Audit quality is never far from the standard setter’s mind. The International Standards on Quality Management (ISQMs) launched last year have raised the bar for many accountancy firms and Seidenstein recognises the effort needed to implement them.

‘We have heard that the scale of work required to put this in place is significant. And it should be significant because we believe it is a step change in terms of rigour, robustness and management of quality control, because it focuses on accountability, tone at the top and setting responsibilities within a firm.’

‘We want to understand the implications of disruptive technologies for the audit process’

The ISQMs require an evolving process of identifying and mitigating risk, and continuous improvement. ‘There is no doubt that this is a big effort, but there is a sense that people are rolling up their sleeves to get this done,’ he says.
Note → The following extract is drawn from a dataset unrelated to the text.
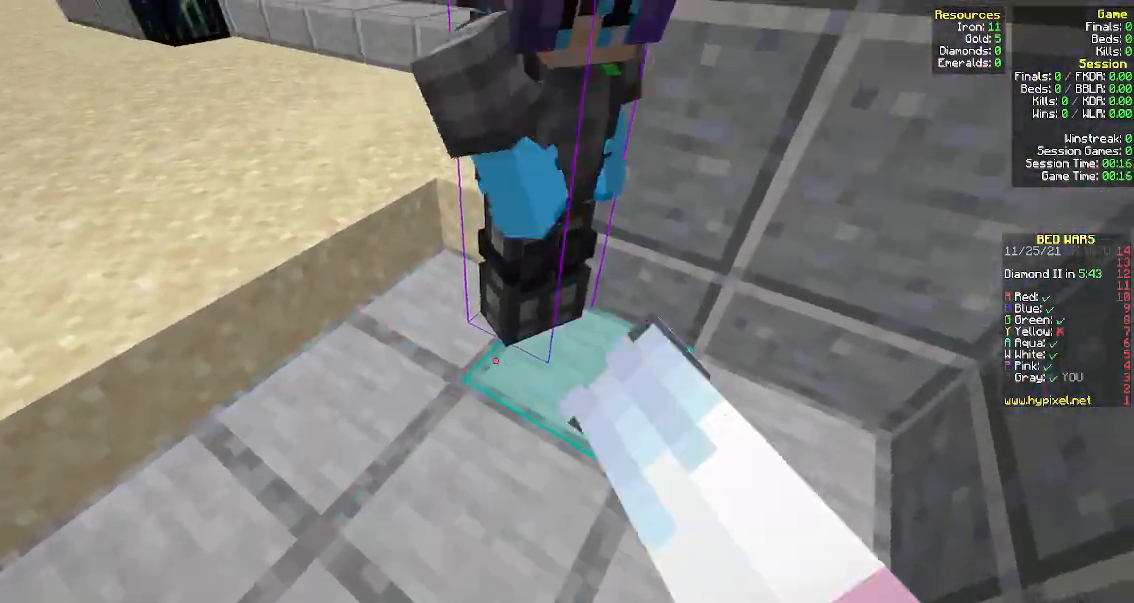
{"keys": ["a", "w"], "mouse": ["left"], "events": [[33, "a", "down"], [33, "d", "up"], [100, "w", "up"], [117, "mouse_left", "up"], [183, "s", "down"], [200, "mouse_left", "down"], [267, "d", "down"], [283, "a", "up"], [317, "s", "up"], [367, "w", "down"], [500, "a", "down"], [500, "d", "up"]]}
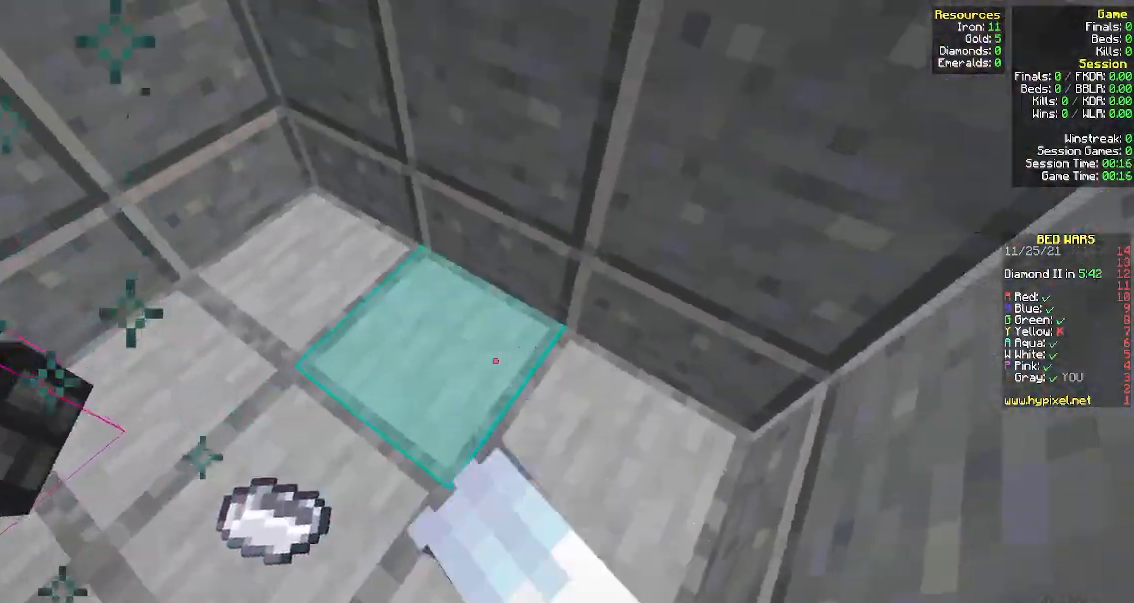
{"keys": ["a", "w"], "mouse": [], "events": [[33, "mouse_right", "down"], [50, "w", "up"], [183, "s", "down"], [200, "mouse_left", "up"], [233, "d", "down"], [283, "mouse_right", "up"], [300, "a", "up"], [300, "s", "up"], [383, "w", "down"], [483, "a", "down"], [500, "d", "up"]]}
Seidenstein adds that the board has heard that in some emerging markets, particularly at the SMP level and in areas that have been significantly affected by the Covid-19 pandemic, there have been calls to push back implementation dates. However, he and his board are holding firm on these dates.

‘There is a strong demand for these standards, and it really is an opportunity for the profession to show how it serves the public interest by putting quality at the centre of all it does,’ he says.
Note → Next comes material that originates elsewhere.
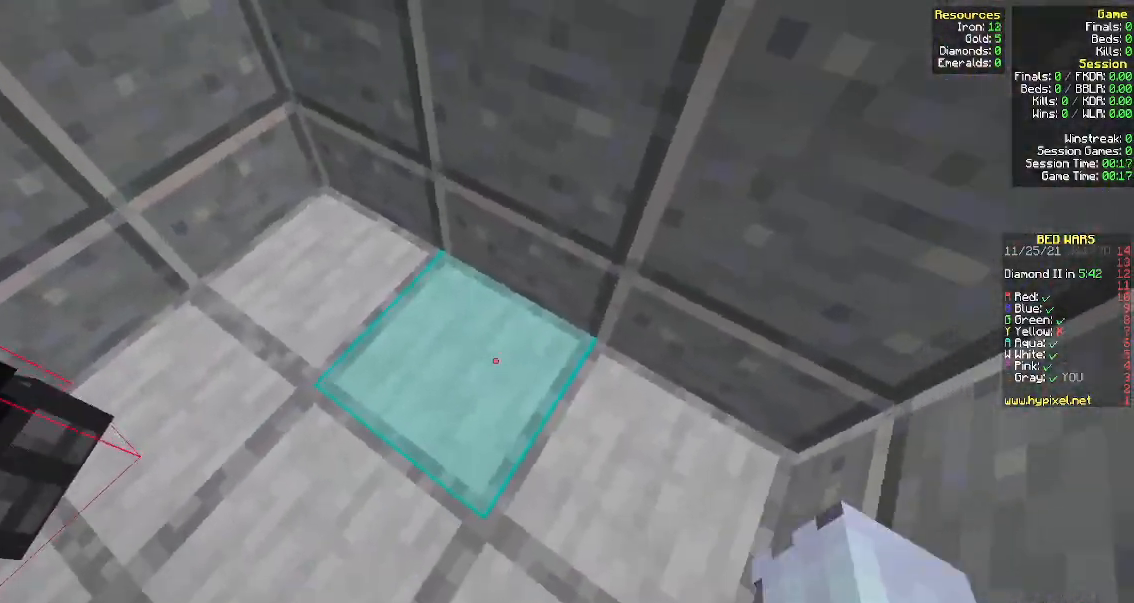
{"keys": ["a"], "mouse": [], "events": [[33, "w", "up"], [100, "s", "down"], [200, "d", "down"], [250, "a", "up"], [250, "s", "up"], [400, "w", "down"], [450, "a", "down"], [450, "d", "up"], [500, "w", "up"]]}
He also acknowledges the efforts that the Public Company Accounting Oversight Board (PCAOB) is making on quality management and hopes the desire to avoid two systems of quality management are recognised.

Future focus

Looking forward, Seidenstein is keen to promote the IAASB’s project on complexity, understandability, scalability and proportionality in standard setting, which is running in parallel with the LCE project. At the same time, he acknowledges the impact of technology, which can lead to further disruption and more complexity.

‘We want to understand the implications of disruptive technologies for the audit process, and how this might change the types of standards that are set, and how we set them,’ he says. With this in mind, the board is considering the creation of a digital advisory group, but one that will not be drawn from the ‘usual suspects’ in the auditing profession.

And then there is the role of auditors beyond the financial statements – is the current umbrella International Standard on Assurance Engagements (ISAE 3000), which deals with non-financial audits, enough or should it be extended?

‘We are in listening mode and are open minded,’ Seidenstein says. ‘We need engagement with a global community – we need to make it easier to participate.’